I wish you well. I truly do. I left IT 13 years ago now and I am appalled at what an utter dinosaur I have become, despite being pretty much on the bleeding edge at that time. Constant learning and constant churn is the bare price of admission to the IT biz. Folks can noodle around the edges for quite awhile using old tools and old paradigms. But soon enough they turn to dust.

Well, the simplistic workaround was to automate the process of selecting the browser application after telling the OS to open the URL, doing a Select All, doing a Copy, then returning focus to the database to paste into a global text field.

That really doesn’t sound like something that a clever plug-in designer couldn’t turn into an extension of what FileMaker does natively, does it?

It would be non-trivial as the plugin you are imagining would require code to match all the core functions of a web browser. A lot of steps could potentially go between loading the initial HTML source code and the final text rendered on the user’s screen. There could be one, ten, or a hundred network communications to fetch and process additional files (fonts, stylesheets, javascript source files, bitmaps, JSON formatted text files, etc.)

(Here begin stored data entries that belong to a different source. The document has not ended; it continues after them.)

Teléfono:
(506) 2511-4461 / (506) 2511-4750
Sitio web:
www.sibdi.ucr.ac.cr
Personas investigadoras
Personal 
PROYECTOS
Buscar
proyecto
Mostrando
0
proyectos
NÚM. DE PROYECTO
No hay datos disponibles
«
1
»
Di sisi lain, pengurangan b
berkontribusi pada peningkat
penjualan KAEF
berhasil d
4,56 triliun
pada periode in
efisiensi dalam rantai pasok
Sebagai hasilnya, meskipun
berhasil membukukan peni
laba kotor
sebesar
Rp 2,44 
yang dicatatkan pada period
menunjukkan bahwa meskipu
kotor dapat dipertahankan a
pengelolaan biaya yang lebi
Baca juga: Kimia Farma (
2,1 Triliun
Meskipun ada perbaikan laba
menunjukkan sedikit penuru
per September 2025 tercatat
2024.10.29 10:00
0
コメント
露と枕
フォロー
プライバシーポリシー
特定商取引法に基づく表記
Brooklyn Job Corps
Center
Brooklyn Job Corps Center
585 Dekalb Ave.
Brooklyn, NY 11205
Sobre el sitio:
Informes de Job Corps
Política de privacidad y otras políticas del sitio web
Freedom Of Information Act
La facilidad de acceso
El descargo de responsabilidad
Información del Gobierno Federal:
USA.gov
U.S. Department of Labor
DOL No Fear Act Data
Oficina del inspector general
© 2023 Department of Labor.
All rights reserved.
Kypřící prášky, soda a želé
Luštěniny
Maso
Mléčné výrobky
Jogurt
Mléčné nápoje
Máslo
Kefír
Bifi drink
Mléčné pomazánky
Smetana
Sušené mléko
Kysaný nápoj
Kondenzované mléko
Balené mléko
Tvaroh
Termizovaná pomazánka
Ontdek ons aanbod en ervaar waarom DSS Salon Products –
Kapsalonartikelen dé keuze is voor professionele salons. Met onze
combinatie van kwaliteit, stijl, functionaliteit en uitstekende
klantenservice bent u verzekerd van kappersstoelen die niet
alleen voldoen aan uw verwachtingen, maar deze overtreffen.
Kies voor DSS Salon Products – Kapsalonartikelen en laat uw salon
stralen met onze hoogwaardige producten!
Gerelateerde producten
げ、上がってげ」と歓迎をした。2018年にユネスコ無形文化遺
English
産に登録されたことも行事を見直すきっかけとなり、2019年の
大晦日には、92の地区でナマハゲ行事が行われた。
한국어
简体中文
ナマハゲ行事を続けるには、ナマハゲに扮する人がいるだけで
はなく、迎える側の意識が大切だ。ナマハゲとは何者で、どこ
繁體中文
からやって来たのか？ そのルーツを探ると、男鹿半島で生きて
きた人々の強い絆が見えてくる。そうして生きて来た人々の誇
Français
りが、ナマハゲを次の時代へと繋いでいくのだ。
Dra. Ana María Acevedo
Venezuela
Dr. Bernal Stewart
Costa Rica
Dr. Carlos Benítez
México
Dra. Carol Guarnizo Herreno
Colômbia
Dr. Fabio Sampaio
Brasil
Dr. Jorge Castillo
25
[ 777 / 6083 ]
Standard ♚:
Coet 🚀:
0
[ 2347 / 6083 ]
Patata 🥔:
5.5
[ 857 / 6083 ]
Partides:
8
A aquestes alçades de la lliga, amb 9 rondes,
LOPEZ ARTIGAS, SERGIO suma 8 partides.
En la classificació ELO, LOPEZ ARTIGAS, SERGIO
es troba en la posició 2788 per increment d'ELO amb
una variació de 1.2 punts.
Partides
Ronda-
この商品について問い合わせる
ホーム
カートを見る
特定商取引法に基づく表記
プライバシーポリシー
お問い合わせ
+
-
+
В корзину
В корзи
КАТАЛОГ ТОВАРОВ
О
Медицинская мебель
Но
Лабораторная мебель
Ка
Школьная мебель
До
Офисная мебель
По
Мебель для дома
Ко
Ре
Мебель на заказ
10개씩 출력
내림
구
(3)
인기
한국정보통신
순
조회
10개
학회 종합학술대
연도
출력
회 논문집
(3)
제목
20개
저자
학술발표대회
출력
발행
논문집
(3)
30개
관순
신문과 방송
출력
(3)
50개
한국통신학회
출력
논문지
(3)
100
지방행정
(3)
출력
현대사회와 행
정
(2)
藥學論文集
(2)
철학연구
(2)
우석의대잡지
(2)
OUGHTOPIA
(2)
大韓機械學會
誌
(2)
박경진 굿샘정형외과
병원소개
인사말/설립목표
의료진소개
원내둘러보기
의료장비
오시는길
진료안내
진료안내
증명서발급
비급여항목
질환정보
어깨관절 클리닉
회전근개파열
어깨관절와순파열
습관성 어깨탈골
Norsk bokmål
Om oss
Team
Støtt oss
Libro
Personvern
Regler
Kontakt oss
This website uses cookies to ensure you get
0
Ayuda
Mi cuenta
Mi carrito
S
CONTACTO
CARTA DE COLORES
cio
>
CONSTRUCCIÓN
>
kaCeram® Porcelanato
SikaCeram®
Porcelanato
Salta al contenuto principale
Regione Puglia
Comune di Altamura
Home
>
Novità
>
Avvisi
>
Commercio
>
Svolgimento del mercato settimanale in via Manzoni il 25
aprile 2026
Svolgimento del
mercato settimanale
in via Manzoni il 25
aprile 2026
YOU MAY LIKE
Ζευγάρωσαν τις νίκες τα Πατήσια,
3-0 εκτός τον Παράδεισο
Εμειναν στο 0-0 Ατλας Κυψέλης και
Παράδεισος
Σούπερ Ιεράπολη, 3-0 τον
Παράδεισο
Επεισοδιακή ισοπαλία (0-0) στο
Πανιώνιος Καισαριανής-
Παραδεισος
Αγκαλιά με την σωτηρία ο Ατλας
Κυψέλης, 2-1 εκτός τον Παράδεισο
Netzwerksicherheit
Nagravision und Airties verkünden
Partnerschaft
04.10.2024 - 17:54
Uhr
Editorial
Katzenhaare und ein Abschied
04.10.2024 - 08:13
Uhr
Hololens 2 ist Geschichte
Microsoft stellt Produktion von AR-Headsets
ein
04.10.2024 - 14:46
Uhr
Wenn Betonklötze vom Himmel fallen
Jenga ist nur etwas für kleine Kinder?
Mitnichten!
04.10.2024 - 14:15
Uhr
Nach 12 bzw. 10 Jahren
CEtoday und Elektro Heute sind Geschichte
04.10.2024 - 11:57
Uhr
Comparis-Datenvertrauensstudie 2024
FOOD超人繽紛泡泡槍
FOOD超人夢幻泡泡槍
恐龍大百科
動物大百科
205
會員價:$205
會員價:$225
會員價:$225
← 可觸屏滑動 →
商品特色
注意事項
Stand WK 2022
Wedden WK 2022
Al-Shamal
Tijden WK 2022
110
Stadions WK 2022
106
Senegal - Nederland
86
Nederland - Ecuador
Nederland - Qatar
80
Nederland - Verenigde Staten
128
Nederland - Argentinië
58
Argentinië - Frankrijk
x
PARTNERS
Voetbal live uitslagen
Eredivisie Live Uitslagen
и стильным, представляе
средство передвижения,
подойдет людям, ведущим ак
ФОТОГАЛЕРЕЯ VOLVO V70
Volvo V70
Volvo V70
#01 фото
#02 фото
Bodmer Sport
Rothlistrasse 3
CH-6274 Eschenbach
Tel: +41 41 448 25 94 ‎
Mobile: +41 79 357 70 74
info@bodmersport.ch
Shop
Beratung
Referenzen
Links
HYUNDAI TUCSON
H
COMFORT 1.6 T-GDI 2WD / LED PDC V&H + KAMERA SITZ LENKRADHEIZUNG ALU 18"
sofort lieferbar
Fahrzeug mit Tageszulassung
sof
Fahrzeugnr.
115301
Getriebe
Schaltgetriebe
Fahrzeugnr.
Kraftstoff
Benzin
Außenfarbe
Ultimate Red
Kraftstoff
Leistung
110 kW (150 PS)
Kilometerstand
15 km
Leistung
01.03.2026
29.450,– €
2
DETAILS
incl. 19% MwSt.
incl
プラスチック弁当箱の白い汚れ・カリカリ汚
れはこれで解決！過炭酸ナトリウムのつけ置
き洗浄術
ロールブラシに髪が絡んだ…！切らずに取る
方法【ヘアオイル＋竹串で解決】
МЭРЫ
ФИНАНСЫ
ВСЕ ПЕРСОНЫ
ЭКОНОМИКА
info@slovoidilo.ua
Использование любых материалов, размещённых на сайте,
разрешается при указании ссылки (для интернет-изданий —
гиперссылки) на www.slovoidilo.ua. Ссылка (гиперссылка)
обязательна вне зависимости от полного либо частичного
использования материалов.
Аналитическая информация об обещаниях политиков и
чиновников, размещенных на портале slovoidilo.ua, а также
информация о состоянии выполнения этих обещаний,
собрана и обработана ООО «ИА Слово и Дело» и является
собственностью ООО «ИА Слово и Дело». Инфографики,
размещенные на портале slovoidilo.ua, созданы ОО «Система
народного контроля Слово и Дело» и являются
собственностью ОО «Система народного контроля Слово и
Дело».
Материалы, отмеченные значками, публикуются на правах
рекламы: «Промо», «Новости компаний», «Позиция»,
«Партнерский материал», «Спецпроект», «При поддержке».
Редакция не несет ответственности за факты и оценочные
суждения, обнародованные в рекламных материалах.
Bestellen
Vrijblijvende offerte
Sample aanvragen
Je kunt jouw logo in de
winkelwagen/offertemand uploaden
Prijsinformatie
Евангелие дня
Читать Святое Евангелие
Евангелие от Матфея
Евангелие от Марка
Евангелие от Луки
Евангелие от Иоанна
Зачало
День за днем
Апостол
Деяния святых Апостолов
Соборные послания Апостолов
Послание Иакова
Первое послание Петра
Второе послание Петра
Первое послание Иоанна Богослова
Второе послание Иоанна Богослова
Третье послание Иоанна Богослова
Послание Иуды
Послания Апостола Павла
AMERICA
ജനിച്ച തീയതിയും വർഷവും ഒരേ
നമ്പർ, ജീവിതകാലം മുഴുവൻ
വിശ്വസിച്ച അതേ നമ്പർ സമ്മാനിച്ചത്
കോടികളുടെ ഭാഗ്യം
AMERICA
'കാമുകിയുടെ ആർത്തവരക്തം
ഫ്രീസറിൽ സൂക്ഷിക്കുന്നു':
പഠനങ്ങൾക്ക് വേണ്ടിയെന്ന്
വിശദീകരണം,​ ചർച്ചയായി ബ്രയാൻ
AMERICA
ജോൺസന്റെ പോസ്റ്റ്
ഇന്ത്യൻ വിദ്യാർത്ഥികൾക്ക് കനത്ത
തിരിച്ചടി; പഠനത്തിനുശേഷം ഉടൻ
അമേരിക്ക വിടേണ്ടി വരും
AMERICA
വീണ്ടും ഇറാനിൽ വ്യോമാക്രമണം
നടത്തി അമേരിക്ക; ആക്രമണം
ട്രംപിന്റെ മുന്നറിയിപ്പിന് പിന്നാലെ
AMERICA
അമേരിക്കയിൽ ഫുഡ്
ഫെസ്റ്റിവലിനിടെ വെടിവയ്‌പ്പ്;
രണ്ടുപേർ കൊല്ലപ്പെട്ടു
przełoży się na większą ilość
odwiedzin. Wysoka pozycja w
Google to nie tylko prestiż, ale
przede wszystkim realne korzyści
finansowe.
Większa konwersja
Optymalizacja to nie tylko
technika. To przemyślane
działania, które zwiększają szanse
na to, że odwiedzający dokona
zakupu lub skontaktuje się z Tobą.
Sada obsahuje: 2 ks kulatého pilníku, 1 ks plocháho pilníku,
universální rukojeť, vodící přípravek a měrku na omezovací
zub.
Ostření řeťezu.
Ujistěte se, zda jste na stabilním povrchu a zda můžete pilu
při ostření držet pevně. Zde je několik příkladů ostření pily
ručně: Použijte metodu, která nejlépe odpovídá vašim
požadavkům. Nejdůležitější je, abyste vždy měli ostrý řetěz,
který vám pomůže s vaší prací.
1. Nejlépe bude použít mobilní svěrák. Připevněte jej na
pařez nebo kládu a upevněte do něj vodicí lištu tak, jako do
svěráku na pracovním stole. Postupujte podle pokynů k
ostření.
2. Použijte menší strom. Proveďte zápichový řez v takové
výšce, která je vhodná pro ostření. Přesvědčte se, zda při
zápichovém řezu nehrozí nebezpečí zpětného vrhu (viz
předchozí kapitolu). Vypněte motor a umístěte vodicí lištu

JSON stands for javascript open notation and it is a file format, like .html. DOM stands for document-object model and is probably what you are thinking of as the “source code” of a rendered webpage - it’s not necessarily the same as the source code in the HTML file.

What you are asking for is beyond the traditional scope of a database application. I don’t envy you if you are forced to use some database client for text parsing. If I understand you correctly this is your existing workflow:

FileMaker database: GetLayoutObjectAttribute(“Web”;“content”) → FileMaker string functions

You might want to find a way to change to this kind of workflow

FileMaker database: external command, then import text file as string → FileMaker string functions

where the external command is a system shell command which:

  • runs a browser in headless mode
  • instructs the browser to fetch and render a given webpage
  • instructs the browser to export the serialized DOM structure to a text file

Yes, that’s kind of complicated and you have to write a script, but it’s also one-and-done, and one-size-fits-most websites, and it would do what you ask.

The reason there aren’t plugins for this is because it makes more sense to do what I did upthread, that is, copy the HTTP request message used by the browser to obtain raw data.

~Max

Here’s an example of the shell command one might use, from a Windows environment:

"C:\Program Files\Google\Chrome\Application\chrome.exe" --enable-logging --headless=new --dump-dom --virtual-time-budget=10000 https://a030-goat.nyc.gov/goat/Function1B?borough=1^&street=W%20180th%20Street^&address=500 > dom.txt

The Windows command line environment requires that all ampersands (‘&’) in the URL be preceded by a caret (‘^’).

ETA: The resulting text file contains the information, in this case x and y coordinates on line 246:

<p id="out_xy_coord_graphic">1003169, 0248057</p>

~Max

I had a similar task a few years ago, and solved it in the same way. Relatively painless in the wash up.